State0 is self-referential: slice points into buffer. If you move ProcessFuture after the first poll(), the slice pointer dangles.

    ProcessFuture after first poll (State0):

    ┌───────────────────────────────────────┐
    │  buffer: Vec [1, 2, 3]               │  <-- at address 0xA000
    │  slice:  &buffer ───────────────┐     │
    │                                 │     │
    │                                 ▼     │
    │              (points to 0xA000) ─┘     │
    └───────────────────────────────────────┘

    If moved to new address 0xB000:

    ┌───────────────────────────────────────┐
    │  buffer: Vec [1, 2, 3]               │  <-- now at 0xB000
    │  slice:  &buffer ───────────────┐     │
    │                                 │     │
    │                                 X     │  slice still says 0xA000
    │              DANGLING!          │     │  but buffer is at 0xB000
    └───────────────────────────────────────┘

This is why Future::poll takes Pin<&mut Self>: the executor pins the future before the first poll and never moves it again.

The lifecycle

    1. Create future:       let f = process();           // future exists, not yet polled
    2. Pin it:              let f = Box::pin(f);         // pinned on heap, cannot move
    3. First poll:          f.as_mut().poll(cx);         // enters State0, creates self-ref
    4. Returns Pending:     slice points to buffer       // self-ref is valid
    5. ...                  (future stays at same address)
    6. Second poll:         f.as_mut().poll(cx);         // slice still valid!
    7. Returns Ready:       done

Without Pin, step 5 could be “move the future into a different Vec slot” and step 6 would be undefined behavior.

Summary

ConceptWhat it means
Self-referential structA struct with a pointer to its own field
MoveCopies bytes to new location, old location invalid
Dangling pointerPointer to old location after a move
Pin<&mut T>Wrapper that prevents getting &mut T (for !Unpin)
UnpinAuto-trait: “safe to move when pinned” (most types)
!UnpinNot safe to move when pinned (async fn futures)
PhantomPinnedOpt out of Unpin manually
Pin::newPin an Unpin type (no-op, just wraps)
Box::pinPin any type on the heap
pin!Pin any type on the stack

Exercises

Exercise 1: Demonstrate the dangling pointer

Create a SelfRef struct with a String and a *const String raw pointer.
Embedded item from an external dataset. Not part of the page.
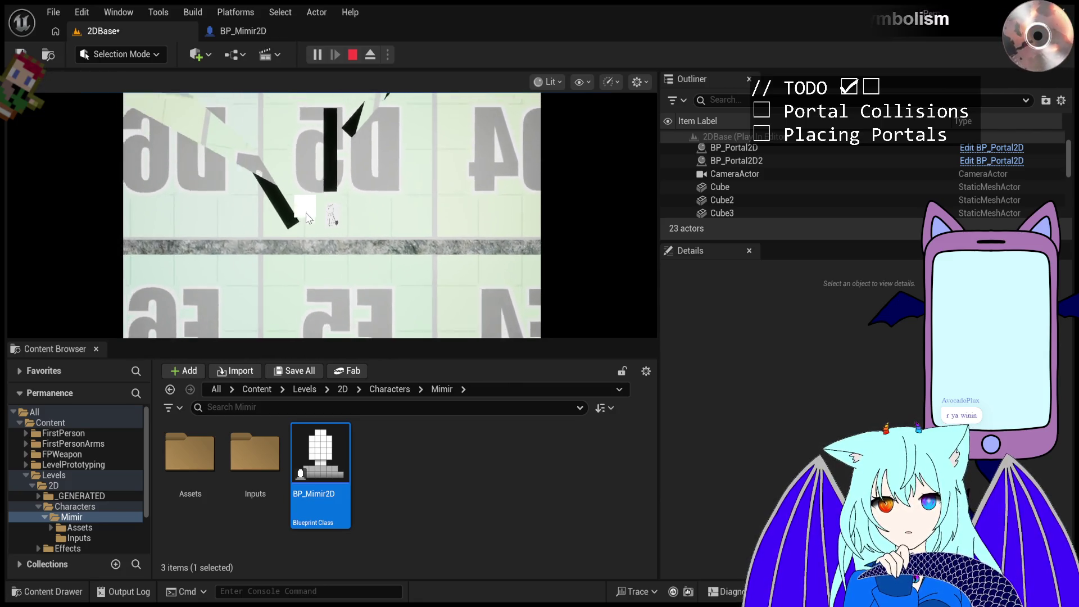
{"action": "key", "text": "d"}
Initialize the pointer to point at the data field. Move the struct. Print the addresses before and after – show that the pointer no longer matches the data’s actual address.

Exercise 2: Pin prevents the move

Use Pin and PhantomPinned to create a !Unpin struct. Try to move it after pinning. Observe the compiler error. Then show that you can safely read through the pointer because the value hasn’t moved.

Exercise 3: Unpin types are unaffected

Show that Pin::new works on Unpin types (like String, i32). Demonstrate that you can still get &mut T from Pin<&mut T> when T: Unpin, so Pin is effectively a no-op for these types.

Exercise 4: Why async futures need Pin

Write an async function that holds a reference across an .await. Box::pin it, poll it manually with a waker, and show it works. Then explain (in a comment) why moving the future between polls would break the internal reference.